Kip had said that Jo was getting too close to Marcus. Maybe that was by design. Jo had known Marcus in junior high. Obviously they were still friends. He was rich. She was desperate. If Marcus was Jo’s parachute, then the plan wasn’t a bad one. The most life-threatening time for a battered woman was when she tried to leave her abuser. The only thing that shifted the odds was having another man around to protect her. If Jo was getting close to Marcus, it was only because she was pulling away from Reuben. This was what Angie had abandoned her daughter to: a lifetime of being nothing more than a kept woman.
Angie tossed her phone back into her purse. She wiped her eyes. The juice from Starbucks must have gone bad. Her hands were sweating. Her stomach cramped.

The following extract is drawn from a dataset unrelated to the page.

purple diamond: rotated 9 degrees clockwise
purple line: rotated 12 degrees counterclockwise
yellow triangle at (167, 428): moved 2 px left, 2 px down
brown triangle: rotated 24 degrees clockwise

Back in her early twenties, Angie had been with a guy who slapped her around. And then punched her around. And then did other things that she thought meant he was desperately in love with her. The violence worked like a magnet. That, and seeing a big, giant man cry like a baby because he was so fucking sorry that he’d hurt you and he was never, ever going to do it again.
Until he did it again.
‘Jesus,’ Angie whispered. What was the point of staying out of Jo’s life? First the pill problem, and now this. Jo had inherited all of Angie’s bad choices. ‘Fuck!’ She banged her hand against the steering wheel, but not because of Jo. She had missed the turn into the parking lot.